To Be or Not to Be

To Be or Not to Be

… that was never the question for a destitute theatre company from India, which hears that the Prince of Denmark is looking for actors. Fired by Hamlet draws upon Commedia dell’arte and physical theatre to talk about journeys made in hope.

Fired by Hamlet, Ashwath Bhatt, Michael Moritz, german director Michael Moritz, William Shakespeare, Theatre Garage Project, theatre, art, talk
During the rehearsals for Fired by Hamlet in Delhi. (Express Photo by Amit Mehra)

TO TRAP the king who killed his father, Hamlet turns to theatre. “The play is the thing, wherein I’ll catch the conscience of the King,” he says with a manic gleam, and calls the production The Mousetrap. In a new play devised from William Shakespeare’s classic tragedy, Hamlet, a poor theatre company from India decides to audition for The Mousetrap. The hour-and-a-half-long play, Fired by Hamlet, presented by Theatre Garage Project, will be staged in Delhi this week.

Michael Moritz, a German director, whose formidable repertoire on stage, screen and television is pinned down by an inviolable ethic — every gesture is connected to the thoughts of the actor — has created the play with Delhi-based actors. Rehearsal at Siddharth Hall of Max Mueller Bhavan are intense affairs as the artistes strain against themselves to learn a different performance style.

As Magnifico, the owner of the theatre company, Ashwath Bhatt wears a suitably haunted look of one who has been cheated by fortune. When he notices a ray of hope in the chance to perform for Hamlet, Magnifico grasps at it with defiance.

“This opportunity I am going to cash. With this bunch that trusted me, I have to succeed,” he says. His voice rising to a crescendo, he announces, “We will strive and survive.” The motley group looks confused and then shout in one voice, “Yay.”


“Stop, stop. You have to give it more life. It doesn’t work if it can’t come from the heart. Try one more time, from the chest and into the face,” calls out Moritz, a faculty member at the Vienna Conservatory and writer of 11 crime novels.

The scene is replayed several times. During lunch, Moritz says, “I have watched a lot of Bollywood films. The funny characters play stupid, it is not the situation that is funny. Hamlet would say, ‘No, it is the situation that is important’. You can exaggerate but you have to be connected with yourself.”

Moritz had initially planned to work on Bertolt Brecht with actors he had trained in physical theatre as part of Funny Bones workshops last year and this year. “We finally decided to devise a comedy using the form and characters from Shakespeare and Commedia dell’arte . I could work with the body and invent scenes,” he says.

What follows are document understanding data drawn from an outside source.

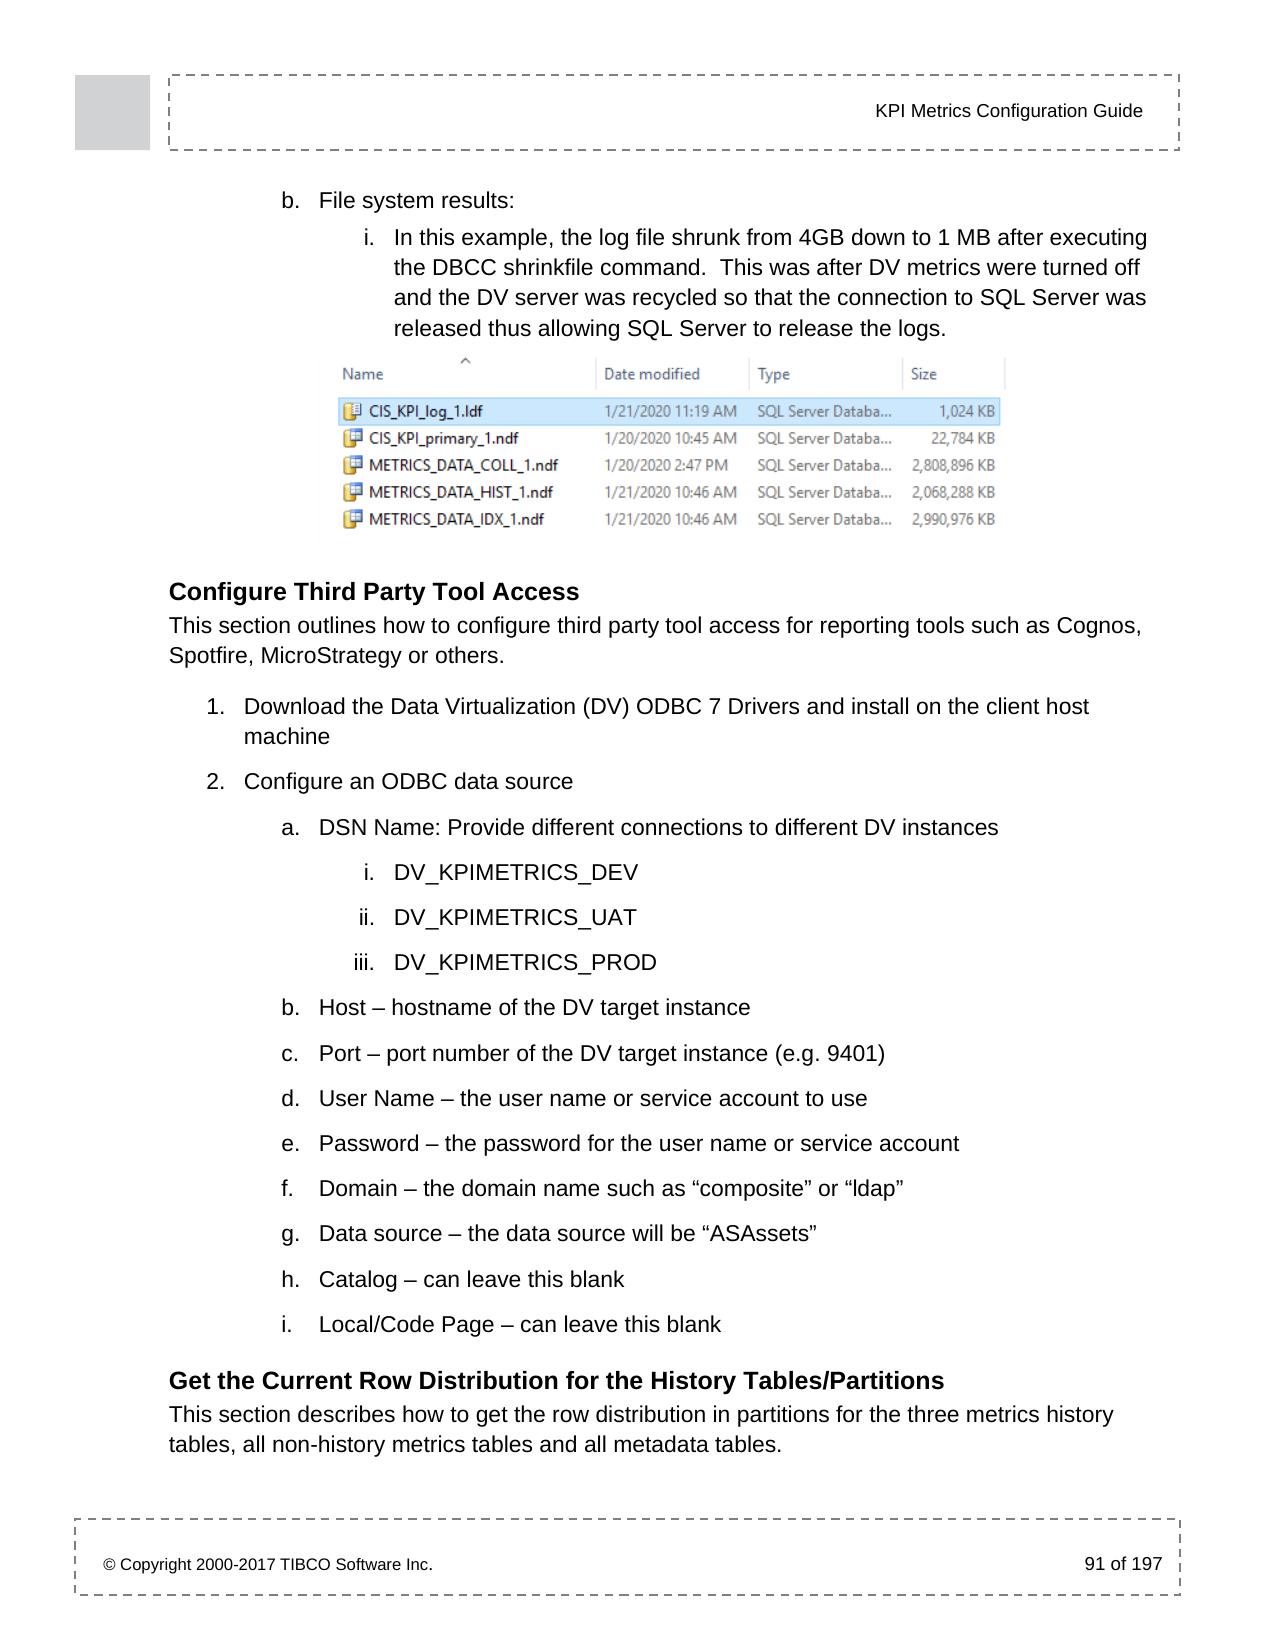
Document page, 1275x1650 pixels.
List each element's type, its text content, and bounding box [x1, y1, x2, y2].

list Download the Data Virtualization (DV) ODBC 7 Drivers and install on the client host machine [206, 693, 1161, 749]
text This section describes how to get the row distribution in partitions for the three metrics history tables, all non-history metrics tables and all metadata tables. [169, 1401, 1161, 1457]
list Local/Code Page – can leave this blank [281, 1311, 1161, 1337]
list Password – the password for the user name or service account [281, 1130, 1161, 1156]
subtitle Get the Current Row Distribution for the History Tables/Partitions [169, 1366, 1162, 1395]
text This section outlines how to configure third party tool access for reporting tools such as Cognos, Spotfire, MicroStrategy or others. [169, 612, 1161, 668]
list Catalog – can leave this blank [281, 1266, 1161, 1292]
subtitle Configure Third Party Tool Access [169, 577, 1162, 605]
list DV_KPIMETRICS_PROD [375, 949, 1161, 975]
list Data source – the data source will be “ASAssets” [281, 1220, 1161, 1247]
list In this example, the log file shrunk from 4GB down to 1 MB after executing the DBCC shrinkfile command. This was after DV metrics were turned off and the DV server was recycled so that the connection to SQL Server was released thus allowing SQL Server to release the logs. [375, 224, 1161, 341]
list File system results: [281, 187, 1161, 214]
list DSN Name: Provide different connections to different DV instances [281, 813, 1161, 840]
list User Name – the user name or service account to use [281, 1085, 1161, 1111]
list Port – port number of the DV target instance (e.g. 9401) [281, 1039, 1161, 1066]
list Host – hostname of the DV target instance [281, 994, 1161, 1021]
list DV_KPIMETRICS_UAT [375, 904, 1161, 930]
list Configure an ODBC data source [206, 768, 1161, 794]
picture [318, 351, 1012, 548]
list DV_KPIMETRICS_DEV [375, 859, 1161, 885]
list Domain – the domain name such as “composite” or “ldap” [281, 1175, 1161, 1201]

Commedia dell’arte is an Italian form from the 14th century, whose hallmark is the ease with which comedians played their parts so that they could “make tears flow or laughter ring”.

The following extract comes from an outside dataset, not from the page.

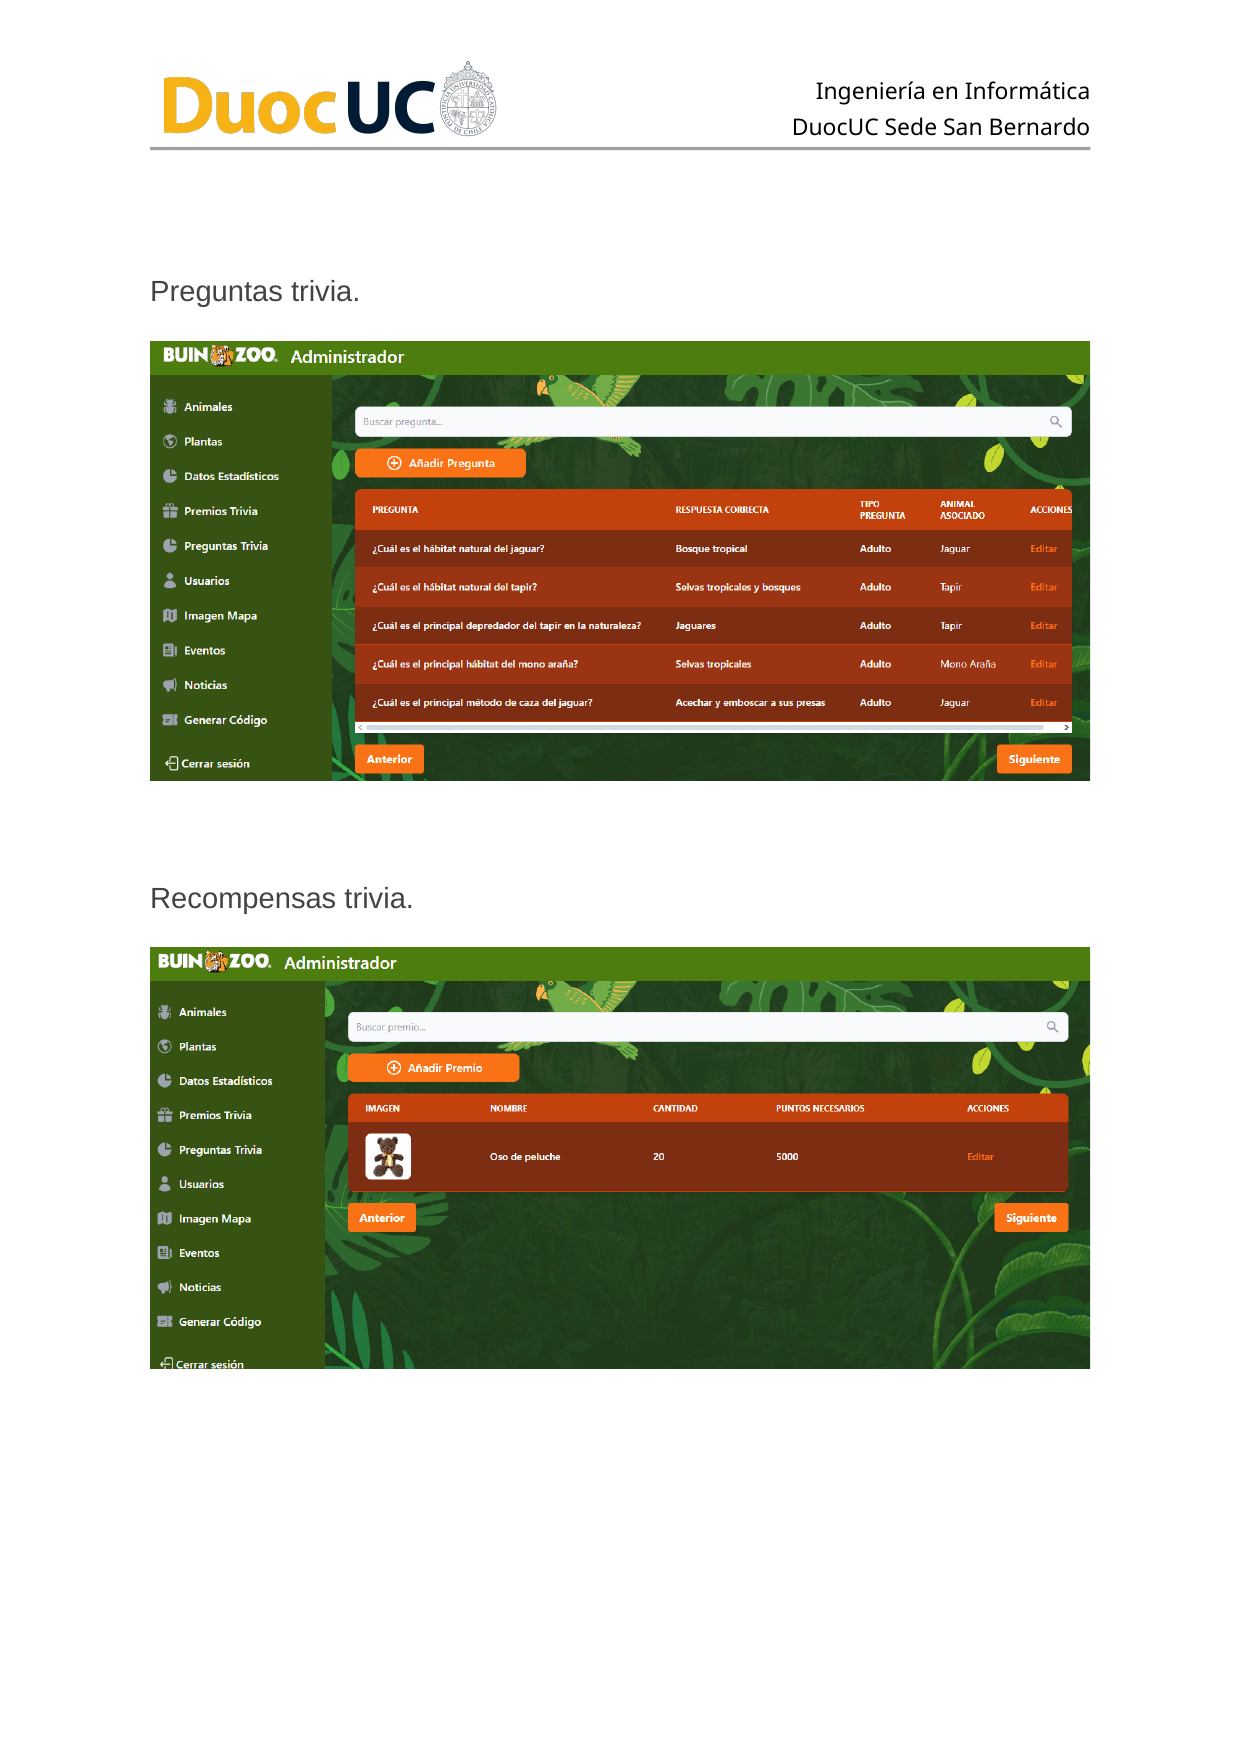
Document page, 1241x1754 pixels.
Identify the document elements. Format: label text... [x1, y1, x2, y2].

Characters such as Columbina (Amba Suhasini Jhala) in Fired by Hamlet are Commedia archetypes of beautiful women “who know how to play the game”; Stupido (Mohit Tiwari) and Harlequino (Sonmoni Sarmah) are named after their nature; Brigella (Shivam Pradhan) is a master of jugaad and Capitano (Yogendra) “once used to be a big man”.

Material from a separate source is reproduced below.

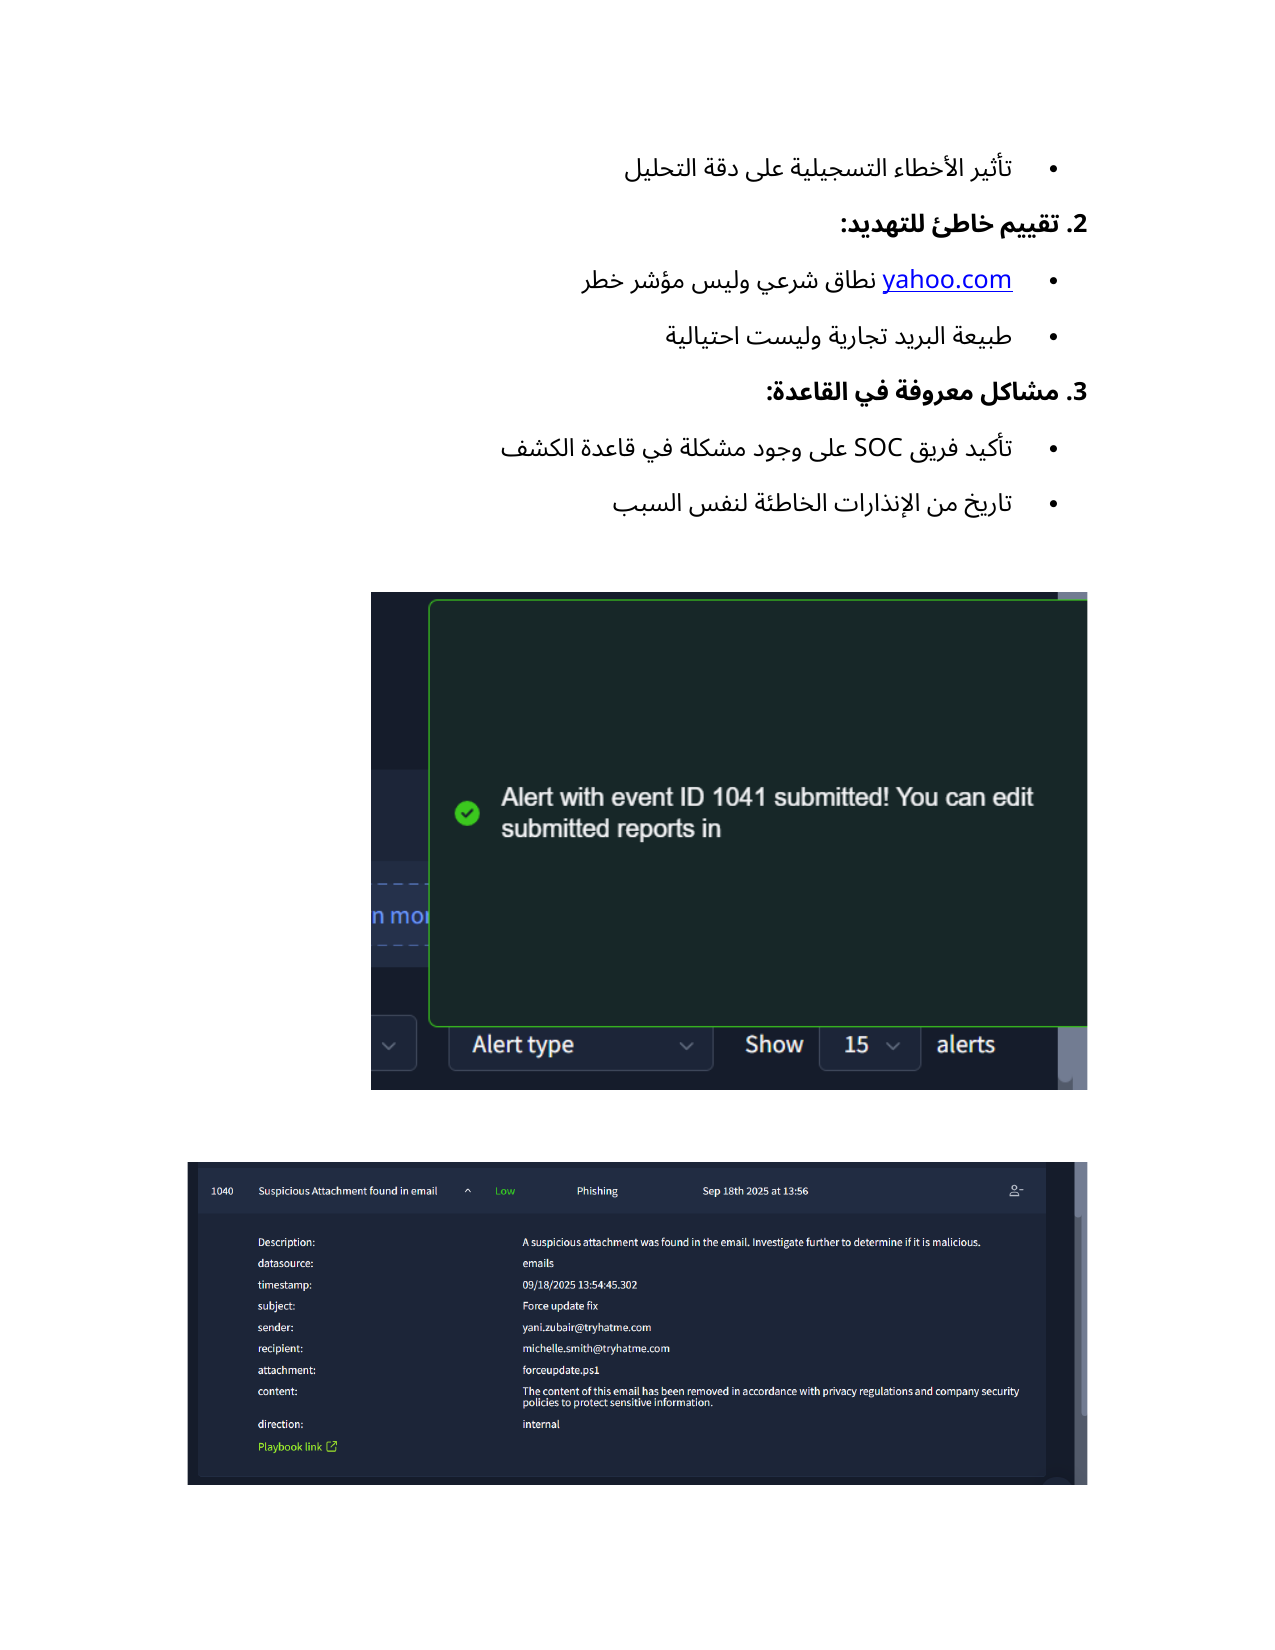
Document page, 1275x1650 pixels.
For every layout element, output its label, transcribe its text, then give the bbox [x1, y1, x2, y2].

“You have so many different elements in one play — from genres to archetypes to masks to slapstick to physicality. If you lose timing, the whole scene is gone. This is a difficult play because, in India, we are not used to physical comedy in this sense,” says Bhatt.
The play opens with the characters asleep under a red bedsheet made from a stage curtain. Only their feet are visible. To a haunting song by Olivia (Purnima Yengkokpam), they display the first signs of struggle when they pull the sheet this way and that to cover themselves and leave others cold. “In Commedia, every character is looking for his advantage. In Fired by Hamlet, the characters are not hungry, they are dying of hunger,” says Moritz.

Starvation is bringing out their ugly side. When young Olivia is caught with lipstick from the green-room supplies, Columbina hits upon a plan to prostitute her for food. “She is pretty enough for the shopkeeper. Pretty enough to get us some food, oh, the shopkeeper around the corner would like that very much,” she says.

“No, no, no. Keep it clear. No colouring because, the thing is, you know, this is very emotional. Keep it dry or it stops being strong,” says Moritz.

Jhala, who graduated in classical acting from the London Academy of Music and Dramatic Art in 2009, picks up the dynamics of the moment to the director’s satisfaction and the play moves on to the next scene of fear, ambition and self-interest.